En mi largo viaje, que aún ha de durar algún tiempo, este fin de semana lo he pasado en soledad en Francia. Por circunstancias diversas, mi familia ha tenido que tomarme algunas etapas de ventaja en el viaje, que al igual que el gran viaje de nuestra existencia, hemos decidido hacer juntos.
Fue Thomas Jefferson, el tercer presidente de los Estados Unidos de América, el que dijo que “todo hombre tiene dos países, el suyo y Francia”. Aunque mis lazos con Francia no tengan nada que ver con los de Thomas Jefferson, uno de los redactores de su declaración de independencia y defensor de la “declaración de derechos del hombre”, que curiosamente poseía un gran número de esclavos en sus plantaciones, en este caso debo darle la razón.
El viernes aproveché la oportunidad para ir al cine a ver la última película de Jean Becker, con Gérard Depardieu y Gisèle Casadesus, titulada “la tête en friche”, algo así como “la cabeza en barbecho”. Ignoro si llegará o no a los cines de España, pero es sin duda una película que merece la pena ver. Una historia deliciosa de relaciones humanas, esperanza y literatura, realizada con fino humor y buen gusto. En resumen, todo lo contrario de lo que es habitual en el cine español, contemporáneo.
El sábado debo reconocer que lo pase por completo entre el caldarium, el frigidarium y el tepidarium de unas antiguas termas romanas, convenientemente modernizadas, donde aparte de recuperar fuerzas de las jornadas anteriores de mi viaje, que falta me hacía, y purificar el cuerpo, tuve de nuevo la oportunidad de dedicar tiempo a la lectura reposada.
El domingo, como es natural, fue el día para la purificación del alma. Algo que resulta mucho más sencillo de hacer en el territorio de la república laica francesa que en el otrora católico Reino de España, es encontrar, como hice yo ayer, una iglesia en la que se celebre la misa según el rito extraordinario, es decir la misa católica tradicional.
Resulta en estos tiempos un privilegio impagable ver al sacerdote, correctamente vestido, realizar con la debida precisión cada uno de los pequeños detalles del ritual, al igual que los acólitos, y sentirse sumergido en el recogimiento y la profunda adoración de la renovación incruenta del sacrificio de Cristo, como verdaderamente sólo se puede sentir entre los cánticos, el incienso y las eternas palabras recogidas en el misal romano, las mismas que Nuestro Señor Jesucristo pronunció el día de su Pasión.

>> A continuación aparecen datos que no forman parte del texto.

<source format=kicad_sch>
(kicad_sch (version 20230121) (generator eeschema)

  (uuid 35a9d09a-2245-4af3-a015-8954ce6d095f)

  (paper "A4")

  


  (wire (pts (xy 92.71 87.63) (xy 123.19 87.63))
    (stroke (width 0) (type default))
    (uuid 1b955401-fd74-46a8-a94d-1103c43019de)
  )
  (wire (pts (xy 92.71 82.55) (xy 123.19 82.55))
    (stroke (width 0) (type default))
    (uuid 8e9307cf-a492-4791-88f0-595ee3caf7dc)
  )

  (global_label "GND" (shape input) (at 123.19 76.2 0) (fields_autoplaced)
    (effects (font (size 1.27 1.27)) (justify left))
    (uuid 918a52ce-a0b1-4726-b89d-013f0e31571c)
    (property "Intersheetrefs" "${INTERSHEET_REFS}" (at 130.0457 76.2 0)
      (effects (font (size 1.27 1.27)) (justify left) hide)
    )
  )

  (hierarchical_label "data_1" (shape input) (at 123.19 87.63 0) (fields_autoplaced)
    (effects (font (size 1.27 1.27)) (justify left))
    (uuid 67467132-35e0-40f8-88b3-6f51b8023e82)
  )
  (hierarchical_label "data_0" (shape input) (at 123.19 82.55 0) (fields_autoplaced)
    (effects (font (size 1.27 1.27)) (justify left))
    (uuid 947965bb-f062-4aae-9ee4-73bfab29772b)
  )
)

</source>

No hace mucho leí en la prensa un artículo sobre la esperanzadora situación de nuestros hermanos de la Iglesia Ortodoxa en Rusia, en el que uno de sus representantes achacaba los males que padece la Iglesia Católica al “intento de modernizarse a costa de perder signos de identidad esenciales y sin que encima ello haya dado ningún resultado positivo”.
La vida cristiana no se limita a la misa, no hace falta decirlo, pero la misa constituye el centro de gravedad y el pilar fundamental de la vida de la fe. Lutero lo vio con claridad, “destruyamos la misa y destruiremos la Iglesia”. Gracias a Dios la promesa de inmortalidad hecha a la Santa Madre Iglesia no tiene fecha límite y durará hasta el fin de los tiempos, y “el poder del infierno no prevalecerá contra ella”.

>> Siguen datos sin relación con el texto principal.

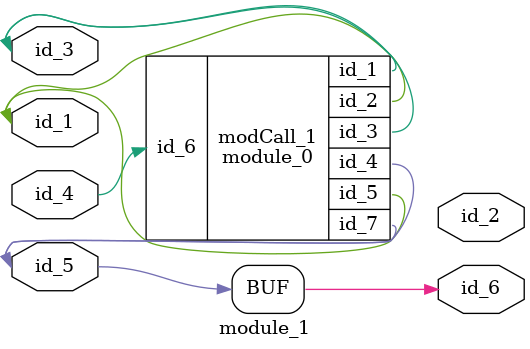
<source format=v>
module module_0 (
    id_1,
    id_2,
    id_3,
    id_4,
    id_5,
    id_6,
    id_7
);
  inout wire id_7;
  input wire id_6;
  inout wire id_5;
  inout wire id_4;
  inout wire id_3;
  output wire id_2;
  inout wire id_1;
endmodule
module module_1 (
    id_1,
    id_2,
    id_3,
    id_4,
    id_5,
    id_6
);
  output wire id_6;
  inout wire id_5;
  input wire id_4;
  inout wire id_3;
  output wire id_2;
  inout wire id_1;
  always #("") begin : LABEL_0
    id_6 = {1{id_5}};
  end
  module_0 modCall_1 (
      id_3,
      id_1,
      id_3,
      id_5,
      id_1,
      id_4,
      id_5
  );
endmodule

</source>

PS. Escuchar de nuevo el himno nacional de España en los Champs-Elysées (los de Paris, no los de Dante) en la ceremonia final del Tour de France, precisamente el día de Santiago Apóstol, Patrón de España, ha contribuido a cerrar brillantemente un fin de semana todo lo agradable que podía llegar a ser a pesar de sentir la lejanía de los míos.